Honda’s proof-of-concept fuel cell power plant will use fuel cell components from Honda Clarity fuel cell vehicles in a flexible quad-parallel stationary fuel cell power generation system capable of generating up to to 1152 kW-DC/1 MW-AC from an inverter. A unique advantage of the four-quad design is the ability to change the layout of the four individual fuel cell units to suit the installation environment, accepting a cuboid, L-shape, Z-shape or other packaging requirements.
The station will be connected to Honda’s US campus data center in early 2023, providing a real-world power generation application to verify performance. This will allow Honda to advance its power supply expertise, as well as supply chain development, grid connection access, construction specifications, AC connection requirements/ DC and other critical areas.
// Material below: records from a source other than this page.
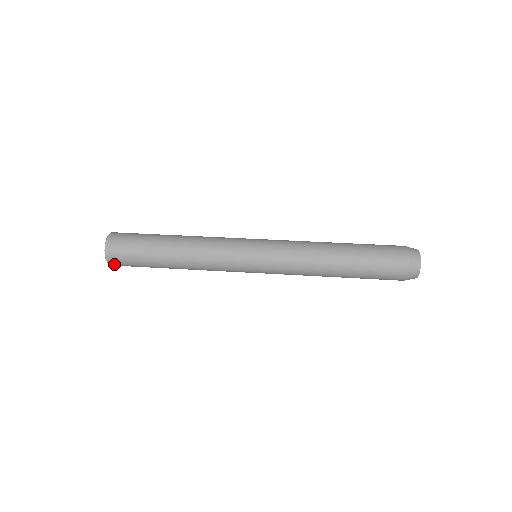
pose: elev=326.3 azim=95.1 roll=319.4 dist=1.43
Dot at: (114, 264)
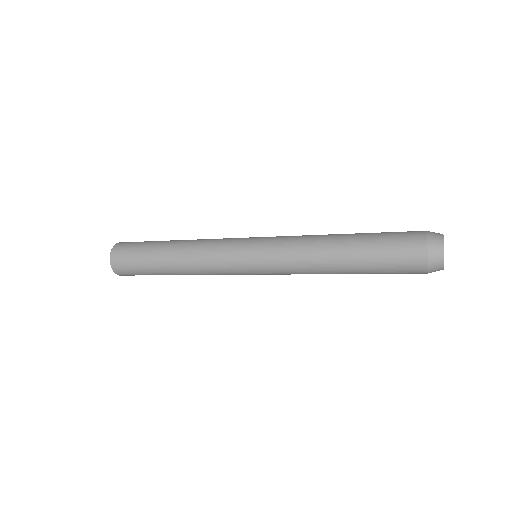
Dot at: (115, 261)
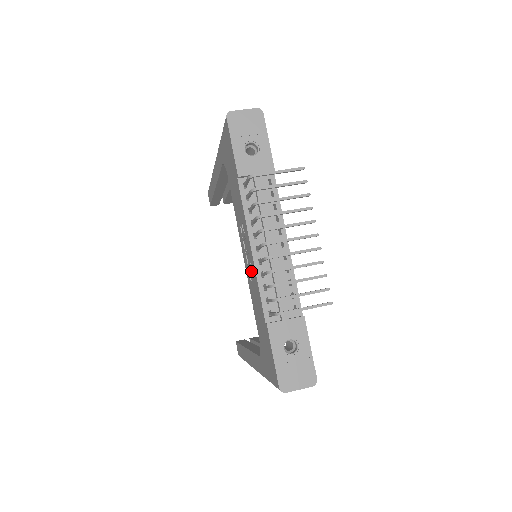
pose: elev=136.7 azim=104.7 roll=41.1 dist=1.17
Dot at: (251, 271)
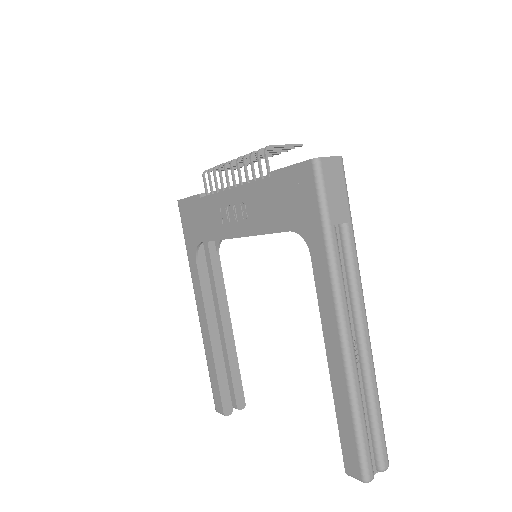
Dot at: (243, 206)
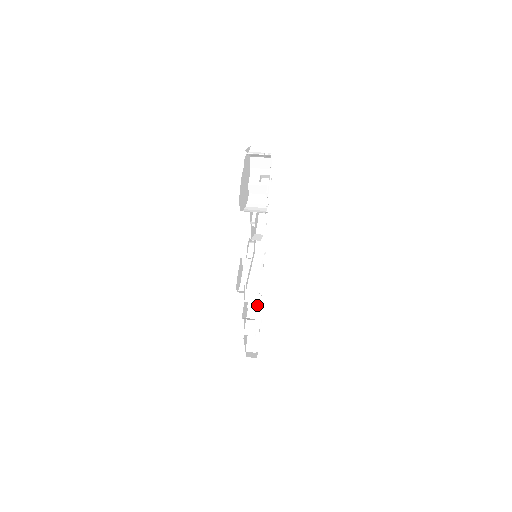
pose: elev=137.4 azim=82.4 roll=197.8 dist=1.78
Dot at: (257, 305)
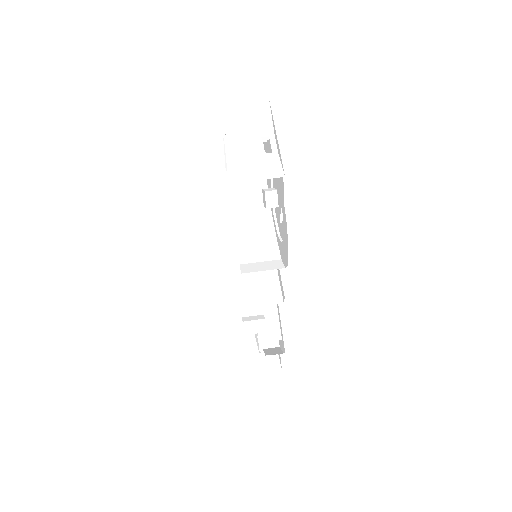
Dot at: occluded
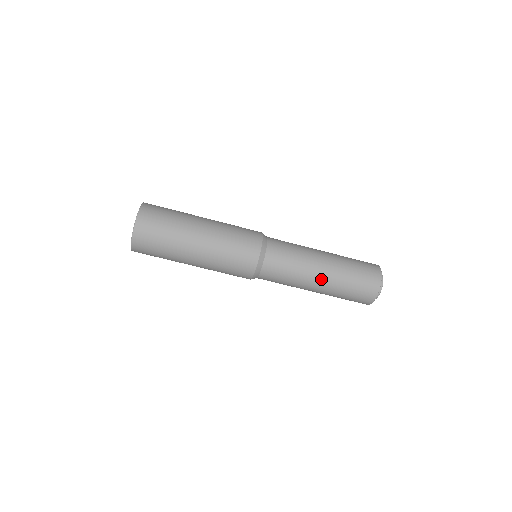
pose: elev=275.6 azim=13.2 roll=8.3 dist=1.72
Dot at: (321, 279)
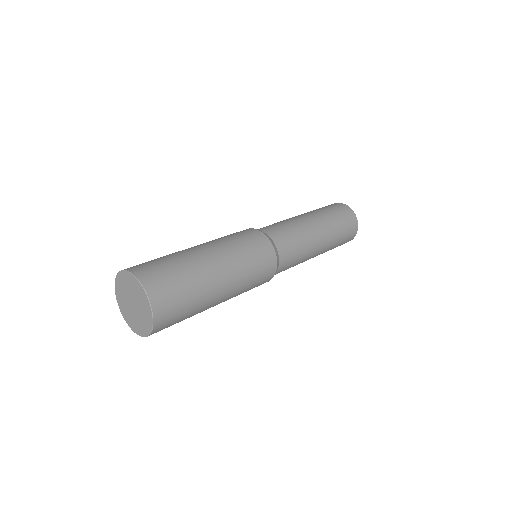
Dot at: (320, 251)
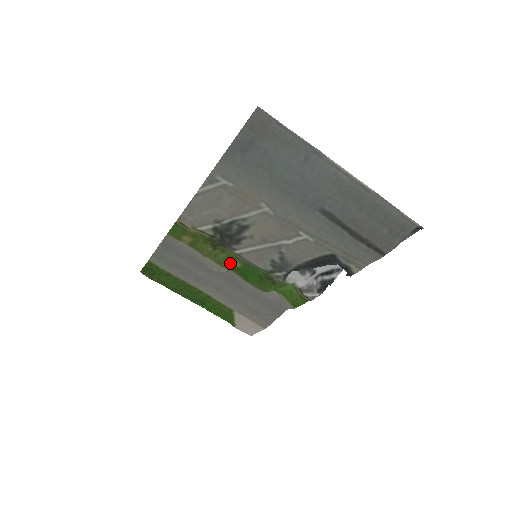
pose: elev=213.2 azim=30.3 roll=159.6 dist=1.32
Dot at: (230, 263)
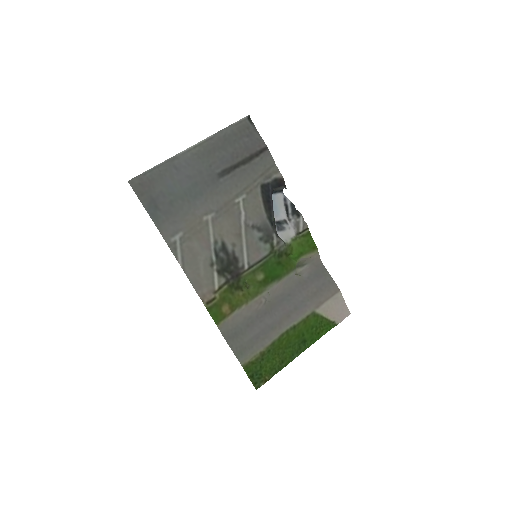
Dot at: (259, 283)
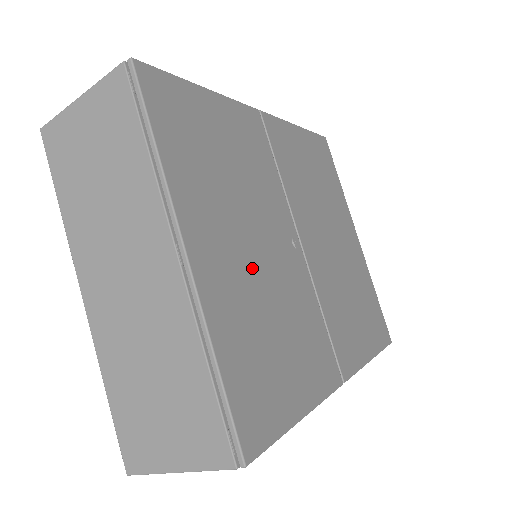
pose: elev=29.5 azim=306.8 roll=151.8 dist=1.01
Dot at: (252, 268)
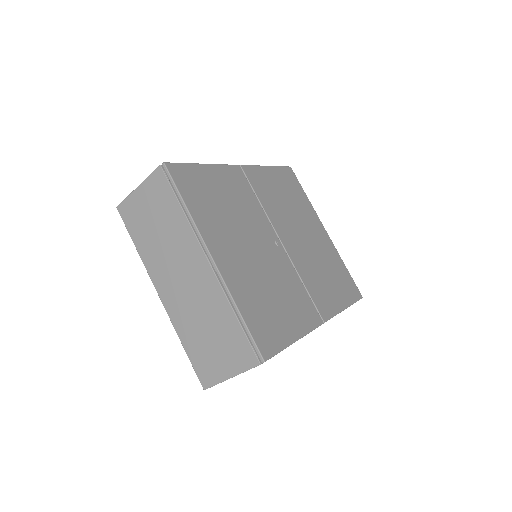
Dot at: (251, 262)
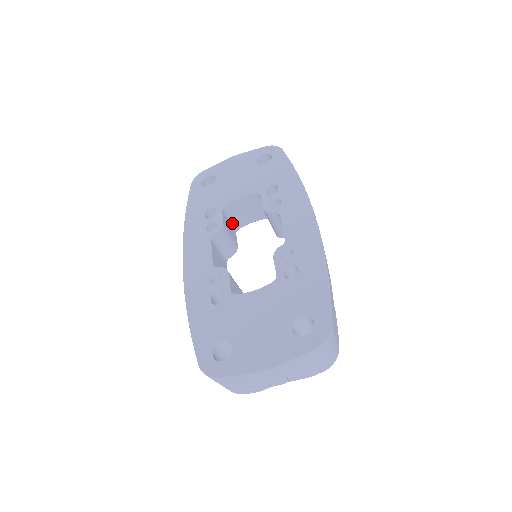
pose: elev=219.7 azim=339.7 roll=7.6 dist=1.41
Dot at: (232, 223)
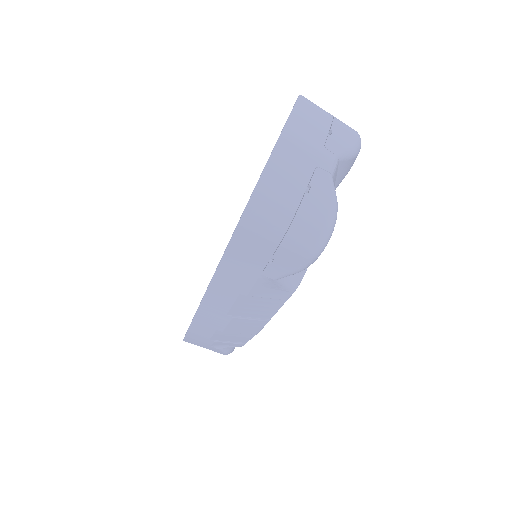
Dot at: occluded
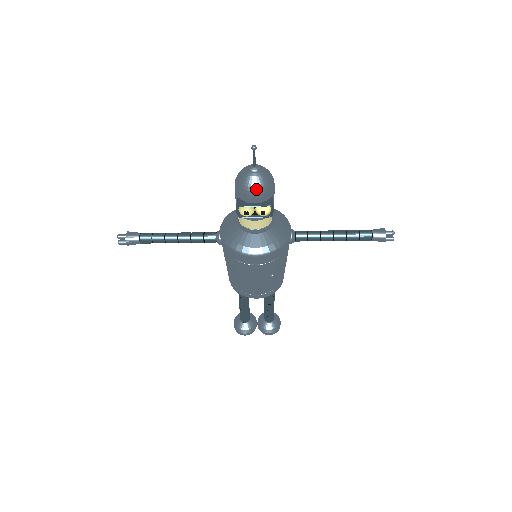
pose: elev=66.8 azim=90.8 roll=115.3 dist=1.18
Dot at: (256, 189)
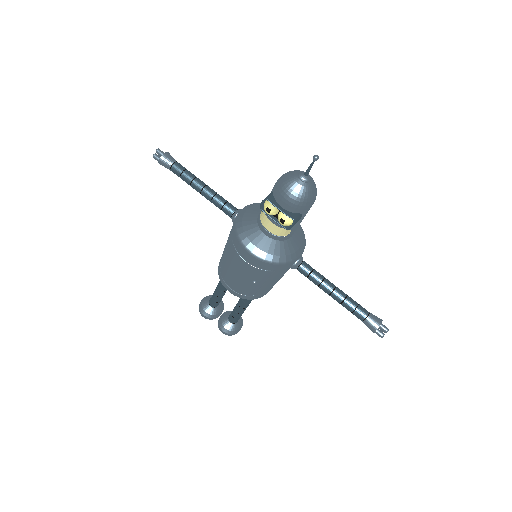
Dot at: (291, 195)
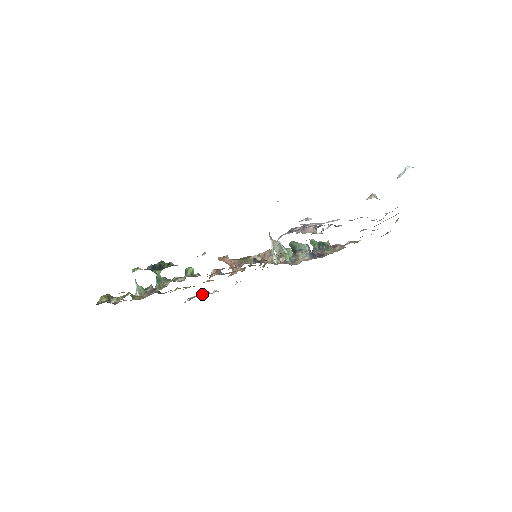
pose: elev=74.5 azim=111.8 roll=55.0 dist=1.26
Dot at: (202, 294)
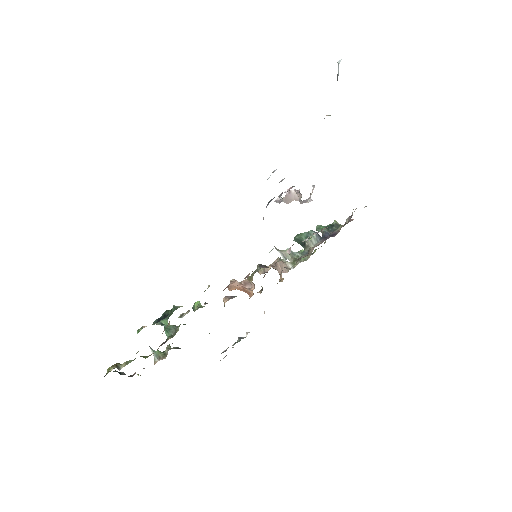
Dot at: (235, 342)
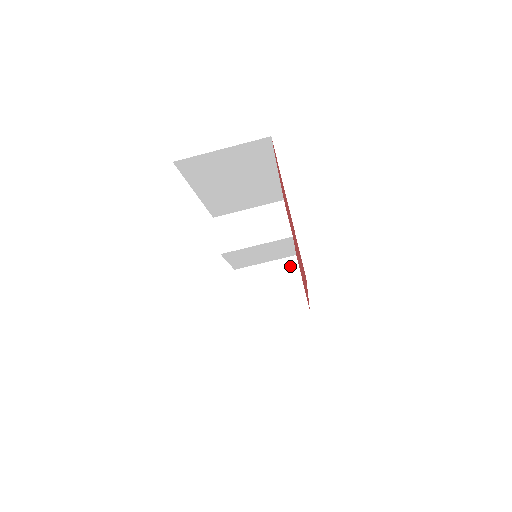
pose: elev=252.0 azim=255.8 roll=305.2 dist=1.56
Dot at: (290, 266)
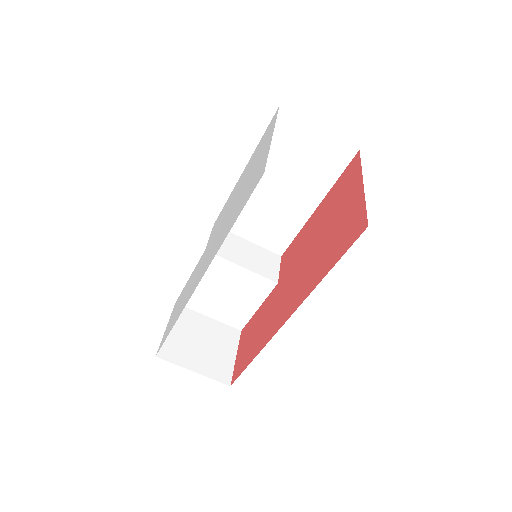
Dot at: (231, 335)
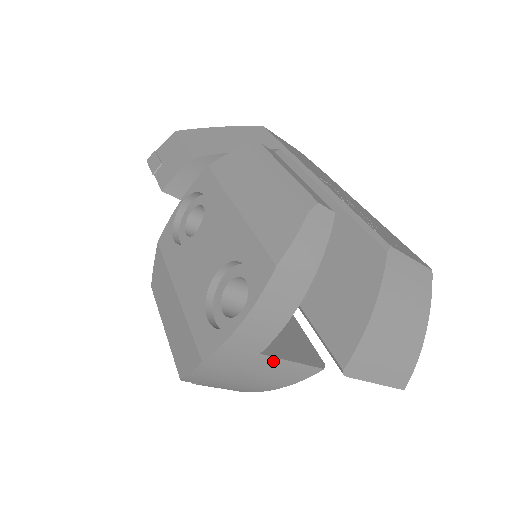
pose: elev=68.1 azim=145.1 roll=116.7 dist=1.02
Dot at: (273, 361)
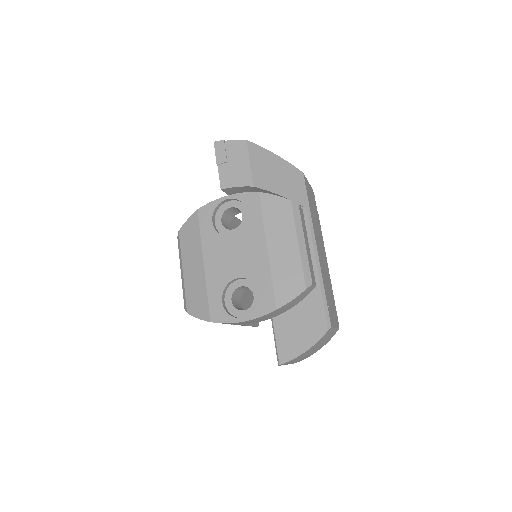
Dot at: occluded
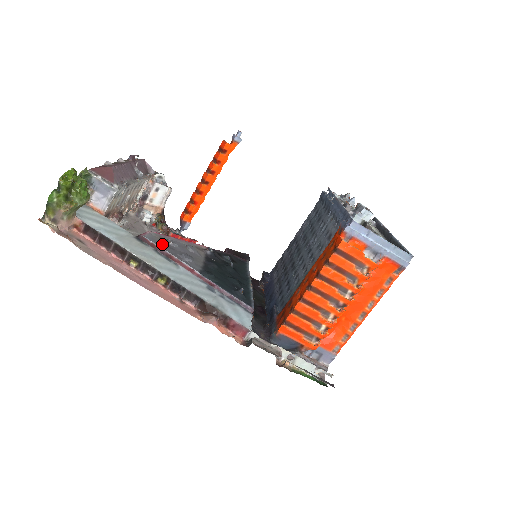
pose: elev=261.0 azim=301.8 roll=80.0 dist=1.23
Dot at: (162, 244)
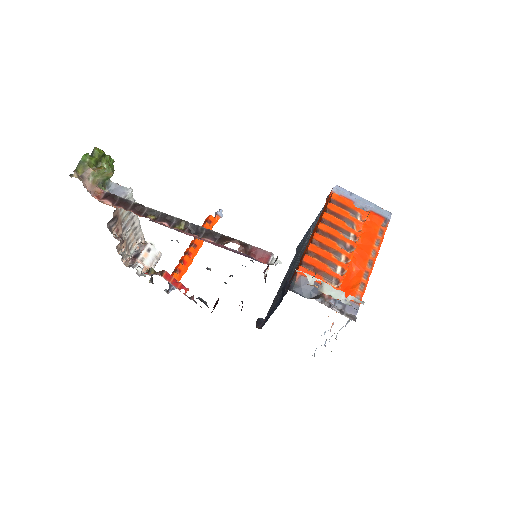
Dot at: occluded
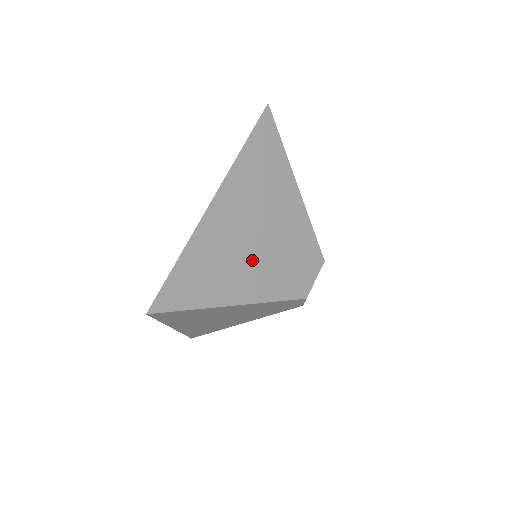
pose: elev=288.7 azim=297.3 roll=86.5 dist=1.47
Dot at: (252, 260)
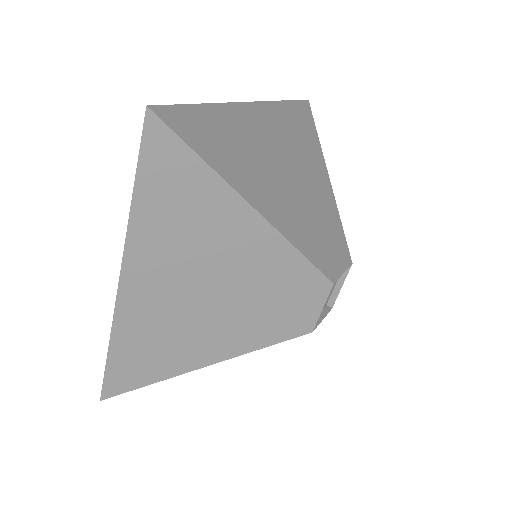
Dot at: (280, 186)
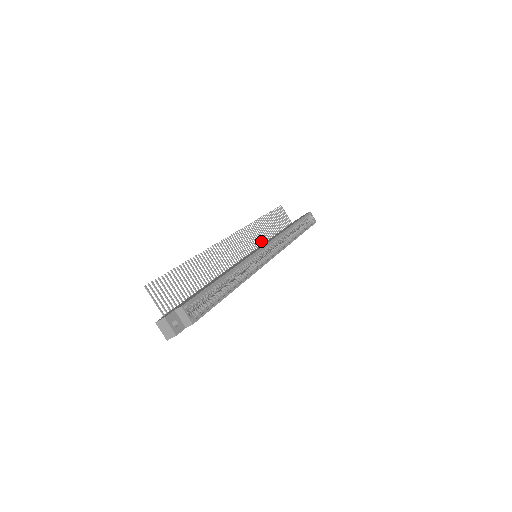
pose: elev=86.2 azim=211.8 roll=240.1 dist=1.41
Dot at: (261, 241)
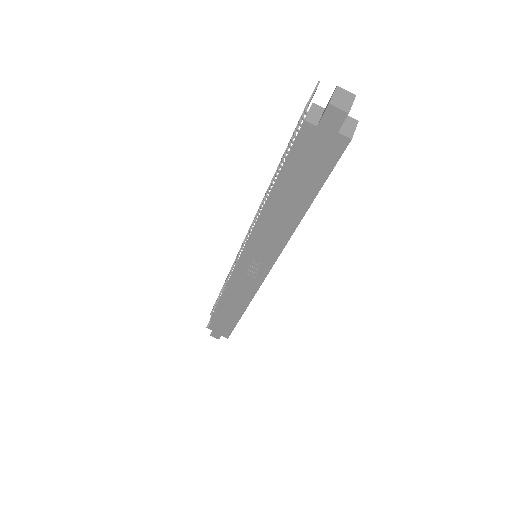
Dot at: occluded
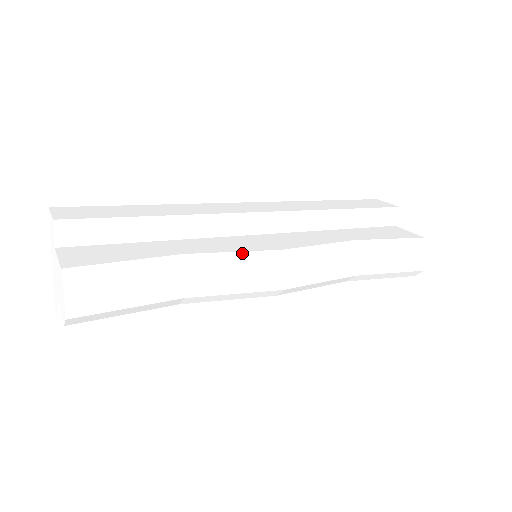
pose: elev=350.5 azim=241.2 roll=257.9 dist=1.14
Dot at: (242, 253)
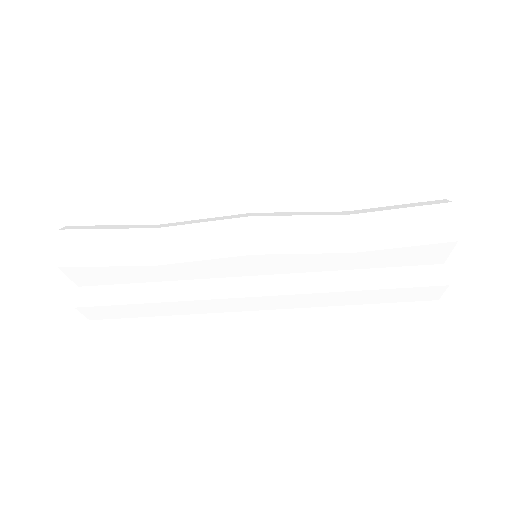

“We will leverage the expertise Honda has gained in creating multiple generations of fuel cell systems for the development of a fuel cell power plant,” said Mitsuru Kariya, senior vice president in charge of American Honda’s R&D business unit. “This project is an opportunity to further utilize our strengths in fuel cell technology to create, evaluate and more rapidly advance a clean energy generation system for potential commercial customers.”
While Honda remains committed to developing fuel cell systems for passenger vehicles, the market for fuel cell systems to power large trucks and transport vessels, as well as stationary production, is growing rapidly in the United States. States and is expected to grow to more than $86.7 billion per year by 2030. Data centers in particular require reliable, high-quality power, where any interruption in power supply can cause downtime or problems such as data corruption and damage to servers.
Typical stationary standby generators use diesel fuel, which leads to increased carbon emissions and local air pollutants. Back-up power systems using hydrogen fuel cells offer a promising future for the production of clean, yet reliable, high-quality electricity, especially when operated with so-called “green” hydrogen made from from renewable sources, with water vapor as the only emission.